### Consigne 1:
Répondez à ces questions d'après le texte sur Jean-Claude Chamboredon :
(a) En quelle année parut la première édition du livre Le métier de sociologue ?
(b) Jusqu'à quand Chamboredon fit-il partie de l'équipe de Bourdieu ?
(c) Qui dirigeait le Centre de sociologie européenne ?
### Consigne 2:
Ces affirmations concordent-elles avec le texte sur Jean-Claude Chamboredon ? Répondez par oui ou non en citant les mots décisifs du texte.
(a) Chamboredon recherchait la notoriété médiatique.
(b) Le « Vieux Centre » désignait des chercheurs présents aux côtés de Bourdieu depuis le début des années 1960.
(c) Bourdieu dirigeait le Centre de sociologie européenne quand ces chercheurs l'ont rejoint.
### Consigne 3:
Prolongez le texte sur Jean-Claude Chamboredon à partir de sa dernière phrase.

### Extrait du document:
Jean-Claude Chamboredon, grand sociologue de métier
Des trois auteurs du livre Le métier de sociologue, dont la première édition parut en 1968[1], Jean-Claude Chamboredon est sans doute le moins connu du grand public. Il a cultivé toute sa vie une grande discrétion, préférant à la notoriété médiatique l’enseignement de recherche en petits groupes, dans lequel il excellait. Remarqué très jeune par Pierre Bourdieu, il fut l’un des membres les plus solides de son équipe jusqu’à la fin des années 1970.
Si le groupe des proches de Bourdieu considéré dans la durée peut sembler l’incarnation d’une théorie unifiée, il est évident que ce que Bourdieu appelait lui-même, avec une tendresse mêlée d’un peu d’irritation, le « Vieux Centre », un groupe de chercheurs présents à ses côtés depuis le début des années 1960, était composé d’individus aux trajectoires et aux points de vue très divers : Jean-Claude Passeron, Luc Boltanski, Abdelmalek Sayad, Francine Muel-Dreyfus, Yvette Delsaut, Monique de Saint-Martin, Viktor Karady et Claude Grignon avaient rejoint Bourdieu alors qu’il n’était encore que le secrétaire général du Centre de sociologie européenne dirigé par Raymond Aron.

### Données d'entrée:
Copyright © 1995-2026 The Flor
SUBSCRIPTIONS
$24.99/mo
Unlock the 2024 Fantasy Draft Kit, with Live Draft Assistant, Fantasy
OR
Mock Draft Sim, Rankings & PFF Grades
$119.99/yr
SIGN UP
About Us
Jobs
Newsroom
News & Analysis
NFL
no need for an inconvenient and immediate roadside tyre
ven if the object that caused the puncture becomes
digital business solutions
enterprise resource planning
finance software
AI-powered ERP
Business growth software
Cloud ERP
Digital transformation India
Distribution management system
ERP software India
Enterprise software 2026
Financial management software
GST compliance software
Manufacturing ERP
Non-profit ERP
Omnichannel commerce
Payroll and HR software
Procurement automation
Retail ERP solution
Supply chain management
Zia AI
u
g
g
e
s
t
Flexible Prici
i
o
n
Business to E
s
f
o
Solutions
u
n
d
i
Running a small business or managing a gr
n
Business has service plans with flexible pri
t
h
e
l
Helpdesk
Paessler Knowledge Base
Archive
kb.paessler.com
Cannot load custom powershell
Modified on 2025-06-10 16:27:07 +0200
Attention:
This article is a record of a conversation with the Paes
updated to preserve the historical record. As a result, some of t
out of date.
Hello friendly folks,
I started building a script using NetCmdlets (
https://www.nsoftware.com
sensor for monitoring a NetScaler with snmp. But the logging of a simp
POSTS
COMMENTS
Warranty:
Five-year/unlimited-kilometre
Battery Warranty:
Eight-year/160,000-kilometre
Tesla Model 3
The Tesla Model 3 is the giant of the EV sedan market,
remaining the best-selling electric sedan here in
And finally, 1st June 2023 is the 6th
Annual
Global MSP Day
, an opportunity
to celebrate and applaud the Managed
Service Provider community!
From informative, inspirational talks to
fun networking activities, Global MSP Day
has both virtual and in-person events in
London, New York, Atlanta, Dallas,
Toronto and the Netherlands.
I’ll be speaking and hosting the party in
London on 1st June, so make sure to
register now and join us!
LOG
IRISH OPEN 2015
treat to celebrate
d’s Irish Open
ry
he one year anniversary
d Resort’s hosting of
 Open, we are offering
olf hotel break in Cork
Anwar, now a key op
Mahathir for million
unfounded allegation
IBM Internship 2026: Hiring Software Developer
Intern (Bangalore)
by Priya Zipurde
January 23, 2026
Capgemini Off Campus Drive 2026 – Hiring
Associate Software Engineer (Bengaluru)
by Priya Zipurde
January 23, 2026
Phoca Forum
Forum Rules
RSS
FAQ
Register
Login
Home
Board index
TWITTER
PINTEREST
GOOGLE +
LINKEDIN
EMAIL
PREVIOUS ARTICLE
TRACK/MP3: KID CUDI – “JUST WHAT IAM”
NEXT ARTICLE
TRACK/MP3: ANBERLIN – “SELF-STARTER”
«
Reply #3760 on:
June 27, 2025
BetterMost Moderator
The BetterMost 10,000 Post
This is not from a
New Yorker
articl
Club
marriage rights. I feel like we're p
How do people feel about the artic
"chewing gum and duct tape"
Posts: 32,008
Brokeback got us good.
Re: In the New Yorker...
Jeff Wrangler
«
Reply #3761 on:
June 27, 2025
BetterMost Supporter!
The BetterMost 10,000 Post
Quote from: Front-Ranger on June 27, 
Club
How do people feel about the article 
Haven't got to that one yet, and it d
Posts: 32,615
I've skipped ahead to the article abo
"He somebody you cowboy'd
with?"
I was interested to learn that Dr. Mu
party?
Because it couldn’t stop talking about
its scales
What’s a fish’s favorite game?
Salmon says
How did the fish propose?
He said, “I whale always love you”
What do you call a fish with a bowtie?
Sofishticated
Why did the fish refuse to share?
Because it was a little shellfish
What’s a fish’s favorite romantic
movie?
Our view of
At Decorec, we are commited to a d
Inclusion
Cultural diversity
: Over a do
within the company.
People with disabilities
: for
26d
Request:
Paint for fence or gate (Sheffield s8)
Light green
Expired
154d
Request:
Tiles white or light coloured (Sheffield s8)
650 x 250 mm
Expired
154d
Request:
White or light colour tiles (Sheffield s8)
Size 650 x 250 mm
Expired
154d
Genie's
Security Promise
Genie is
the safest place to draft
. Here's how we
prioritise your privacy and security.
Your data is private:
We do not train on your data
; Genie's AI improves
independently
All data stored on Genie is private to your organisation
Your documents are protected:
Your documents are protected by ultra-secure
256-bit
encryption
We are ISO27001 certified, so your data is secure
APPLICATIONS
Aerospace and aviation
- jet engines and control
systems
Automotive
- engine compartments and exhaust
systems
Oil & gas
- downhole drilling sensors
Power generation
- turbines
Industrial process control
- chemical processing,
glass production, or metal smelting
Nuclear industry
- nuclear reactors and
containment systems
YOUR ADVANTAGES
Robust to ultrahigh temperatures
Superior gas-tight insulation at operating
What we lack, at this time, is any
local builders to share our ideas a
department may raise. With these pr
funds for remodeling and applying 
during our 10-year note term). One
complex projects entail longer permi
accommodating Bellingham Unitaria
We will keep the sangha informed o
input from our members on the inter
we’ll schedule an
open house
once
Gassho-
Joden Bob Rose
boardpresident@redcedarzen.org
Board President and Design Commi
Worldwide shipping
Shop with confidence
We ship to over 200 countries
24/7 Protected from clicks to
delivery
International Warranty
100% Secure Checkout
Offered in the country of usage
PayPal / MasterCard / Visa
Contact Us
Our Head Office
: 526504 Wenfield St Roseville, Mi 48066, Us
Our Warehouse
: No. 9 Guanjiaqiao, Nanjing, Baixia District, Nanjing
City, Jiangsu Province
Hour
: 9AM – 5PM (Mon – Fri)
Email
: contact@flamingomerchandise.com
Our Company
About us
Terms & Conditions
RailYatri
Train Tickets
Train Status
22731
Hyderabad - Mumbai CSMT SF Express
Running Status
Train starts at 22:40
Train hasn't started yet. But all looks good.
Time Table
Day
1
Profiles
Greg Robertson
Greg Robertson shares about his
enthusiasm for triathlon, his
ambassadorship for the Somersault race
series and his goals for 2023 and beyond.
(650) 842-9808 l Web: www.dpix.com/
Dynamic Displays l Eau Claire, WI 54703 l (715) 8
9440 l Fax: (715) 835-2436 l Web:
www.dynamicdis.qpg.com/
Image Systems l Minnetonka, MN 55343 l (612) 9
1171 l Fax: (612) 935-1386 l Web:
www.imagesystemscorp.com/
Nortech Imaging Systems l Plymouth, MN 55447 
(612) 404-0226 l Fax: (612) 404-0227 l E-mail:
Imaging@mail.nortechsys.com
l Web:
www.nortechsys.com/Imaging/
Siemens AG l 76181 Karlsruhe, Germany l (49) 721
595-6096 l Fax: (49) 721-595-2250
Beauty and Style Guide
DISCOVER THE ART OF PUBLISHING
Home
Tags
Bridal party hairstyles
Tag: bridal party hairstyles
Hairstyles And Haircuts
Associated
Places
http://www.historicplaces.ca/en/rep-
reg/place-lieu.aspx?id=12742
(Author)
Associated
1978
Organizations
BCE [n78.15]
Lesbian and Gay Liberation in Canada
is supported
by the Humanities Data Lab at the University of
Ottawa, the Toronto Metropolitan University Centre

### Résultat 1:
(a) En 1968.
(b) Jusqu'à la fin des années 1970.
(c) Raymond Aron.

### Résultat 2:
(a) Non : « préférant à la notoriété médiatique l’enseignement de recherche en petits groupes »
(b) Oui : « un groupe de chercheurs présents à ses côtés depuis le début des années 1960 »
(c) Non : « alors qu’il n’était encore que le secrétaire général du Centre de sociologie européenne dirigé par Raymond Aron »

### Résultat 3:
De cette première socialisation, qu’on tend à oublier lorsqu’on fait de Bourdieu un commencement absolu, Chamboredon avait gardé une vraie admiration pour Aron[2], et des amitiés avec les membres du Centre qui l’avaient quitté quand Bourdieu en avait pris la direction immédiatement après les événements de mai 1968. Il maintenait ainsi des relations amicales avec Raymonde Moulin, dont il louait devant les étudiants l’originalité et la finesse. Chamboredon n’avait rien d’un sectaire : son engagement auprès de Bourdieu, qu’il considérait avant tout comme l’expression d’une vaste entreprise collective de « re-scientifisation » de la sociologie, ne l’empêchait pas d’accueillir régulièrement à l’École normale supérieure, où il fut « caïman » de sociologie pendant près de vingt ans, Raymond Boudon, Alain Touraine et Michel Crozier.